A man is reportedly set to plead guilty to killing 19 disabled people at a care home in Japan, having allegedly told a local newspaper he stabbed them to death “for the sake of society”.
Satoshi Uematsu, 29, is in prison awaiting trial for the murders of 10 women and nine men aged between 18 and 70, who were stabbed to death where they lived in the city of Sagamihara in July 2016.
He is accused of using a hammer to break into the building, before tying up a worker, stealing their keys and going from room to room to stab his victims in the necks as they slept in the early hours of 26 July.
Uematsu, who used to work at the facility, turned himself into a local police station a few hours after the incident and goes on trial on 8 January.
According to the Reuters news agency, Uematsu will not dispute the accusations against him and will “admit” to all of his crimes before the verdict is due on 16 March.
The case has attracted enormous media attention and since March 2017 the suspect himself has given some 26 interviews to the Mainichi Shimbun newspaper.
He said in February last year that “there was no reason” for his victims to live and described those who lived at the care home as people with “failed minds”.
He added: “I had to do it for the sake of society.”
Uematsu, who also left a number of people injured during his alleged rampage, has said he is “sorry” to the families of those he killed but has repeatedly told the newspaper that the deaths could not be helped.
He has acknowledged that a heavy sentence is “unavoidable”, but believes execution would be excessive for an attack that was described at the time as one of the worst crimes in modern Japanese history.

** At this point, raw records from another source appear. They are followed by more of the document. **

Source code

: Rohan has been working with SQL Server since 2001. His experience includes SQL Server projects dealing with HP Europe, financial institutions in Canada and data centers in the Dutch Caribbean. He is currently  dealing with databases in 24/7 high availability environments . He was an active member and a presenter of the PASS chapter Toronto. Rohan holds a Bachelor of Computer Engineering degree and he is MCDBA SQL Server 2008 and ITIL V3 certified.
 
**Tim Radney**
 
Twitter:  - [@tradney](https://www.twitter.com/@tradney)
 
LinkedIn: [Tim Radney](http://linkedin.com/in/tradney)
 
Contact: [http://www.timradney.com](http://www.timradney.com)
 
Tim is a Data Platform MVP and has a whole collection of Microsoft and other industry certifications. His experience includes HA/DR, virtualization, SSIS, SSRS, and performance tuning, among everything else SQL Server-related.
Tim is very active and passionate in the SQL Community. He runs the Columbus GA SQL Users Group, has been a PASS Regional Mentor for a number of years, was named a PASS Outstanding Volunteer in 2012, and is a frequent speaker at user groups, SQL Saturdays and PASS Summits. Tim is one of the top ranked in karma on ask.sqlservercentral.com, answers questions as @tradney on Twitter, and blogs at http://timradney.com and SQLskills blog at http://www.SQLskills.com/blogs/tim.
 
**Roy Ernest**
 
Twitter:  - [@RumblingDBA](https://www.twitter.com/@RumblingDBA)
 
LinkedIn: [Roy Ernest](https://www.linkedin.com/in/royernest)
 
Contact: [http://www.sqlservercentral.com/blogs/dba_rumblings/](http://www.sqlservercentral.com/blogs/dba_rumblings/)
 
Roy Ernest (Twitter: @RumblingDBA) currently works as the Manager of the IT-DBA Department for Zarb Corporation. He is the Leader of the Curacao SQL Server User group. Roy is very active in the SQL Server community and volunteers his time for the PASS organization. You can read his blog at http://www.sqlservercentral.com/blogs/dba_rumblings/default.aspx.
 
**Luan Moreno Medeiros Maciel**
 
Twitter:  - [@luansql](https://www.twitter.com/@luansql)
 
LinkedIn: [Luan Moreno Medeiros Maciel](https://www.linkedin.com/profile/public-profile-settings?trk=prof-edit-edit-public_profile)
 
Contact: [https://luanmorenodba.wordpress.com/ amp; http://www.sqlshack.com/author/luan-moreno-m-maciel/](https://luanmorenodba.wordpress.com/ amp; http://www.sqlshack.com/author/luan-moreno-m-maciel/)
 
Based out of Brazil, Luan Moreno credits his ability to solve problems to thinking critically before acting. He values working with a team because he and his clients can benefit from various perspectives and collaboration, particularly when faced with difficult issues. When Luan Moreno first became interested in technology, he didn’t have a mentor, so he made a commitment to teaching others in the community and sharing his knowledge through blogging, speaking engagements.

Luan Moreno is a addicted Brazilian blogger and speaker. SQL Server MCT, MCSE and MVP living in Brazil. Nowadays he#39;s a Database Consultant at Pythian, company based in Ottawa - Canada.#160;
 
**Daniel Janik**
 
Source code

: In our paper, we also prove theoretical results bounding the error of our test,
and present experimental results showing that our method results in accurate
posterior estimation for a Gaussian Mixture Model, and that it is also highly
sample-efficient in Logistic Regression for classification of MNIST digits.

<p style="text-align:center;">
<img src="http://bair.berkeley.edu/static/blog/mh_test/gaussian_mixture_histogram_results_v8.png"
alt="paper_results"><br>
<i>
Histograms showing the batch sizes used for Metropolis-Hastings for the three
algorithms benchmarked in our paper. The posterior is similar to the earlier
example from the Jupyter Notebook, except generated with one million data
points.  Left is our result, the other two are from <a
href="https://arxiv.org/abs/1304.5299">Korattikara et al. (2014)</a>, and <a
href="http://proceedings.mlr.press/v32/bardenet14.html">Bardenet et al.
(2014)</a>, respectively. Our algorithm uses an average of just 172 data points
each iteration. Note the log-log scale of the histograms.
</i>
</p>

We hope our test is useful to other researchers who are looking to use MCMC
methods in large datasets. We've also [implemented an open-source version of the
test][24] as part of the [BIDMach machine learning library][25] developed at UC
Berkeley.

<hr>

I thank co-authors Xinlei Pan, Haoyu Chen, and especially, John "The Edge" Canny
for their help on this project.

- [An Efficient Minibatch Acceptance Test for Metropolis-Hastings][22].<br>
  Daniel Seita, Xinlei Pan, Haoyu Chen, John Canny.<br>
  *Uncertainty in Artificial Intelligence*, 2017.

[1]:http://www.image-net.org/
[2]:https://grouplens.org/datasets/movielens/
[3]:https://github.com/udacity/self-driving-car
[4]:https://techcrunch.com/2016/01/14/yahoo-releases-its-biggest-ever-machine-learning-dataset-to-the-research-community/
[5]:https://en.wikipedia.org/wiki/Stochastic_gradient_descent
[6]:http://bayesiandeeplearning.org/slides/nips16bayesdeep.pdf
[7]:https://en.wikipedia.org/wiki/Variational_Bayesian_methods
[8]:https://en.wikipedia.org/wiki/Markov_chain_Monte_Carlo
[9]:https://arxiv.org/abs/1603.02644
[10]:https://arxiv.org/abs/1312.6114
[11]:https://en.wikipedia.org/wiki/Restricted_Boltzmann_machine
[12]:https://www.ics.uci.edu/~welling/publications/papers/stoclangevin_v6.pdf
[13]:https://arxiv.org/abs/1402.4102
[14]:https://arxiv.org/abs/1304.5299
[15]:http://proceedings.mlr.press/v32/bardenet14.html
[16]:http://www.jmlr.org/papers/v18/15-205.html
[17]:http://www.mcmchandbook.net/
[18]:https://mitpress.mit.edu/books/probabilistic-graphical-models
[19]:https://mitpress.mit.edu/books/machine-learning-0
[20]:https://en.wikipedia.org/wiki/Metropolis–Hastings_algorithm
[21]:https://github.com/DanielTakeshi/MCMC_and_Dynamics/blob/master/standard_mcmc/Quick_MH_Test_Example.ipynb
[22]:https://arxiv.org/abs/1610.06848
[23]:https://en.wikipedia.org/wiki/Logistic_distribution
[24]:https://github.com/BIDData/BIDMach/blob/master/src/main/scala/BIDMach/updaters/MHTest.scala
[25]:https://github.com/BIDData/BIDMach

In April this year, Uematsu told the paper: “I didn’t do anything that would warrant the death penalty.”
Capital punishment in Japan is usually reserved for people who have carried out multiple murders, or in otherwise extreme cases such as when a victim has been tortured.
Japan and the US are the only developed democracies in the world that still use capital punishment, and more than three dozen executions have been carried out since Prime Minister Shinzo Abe took office in 2012.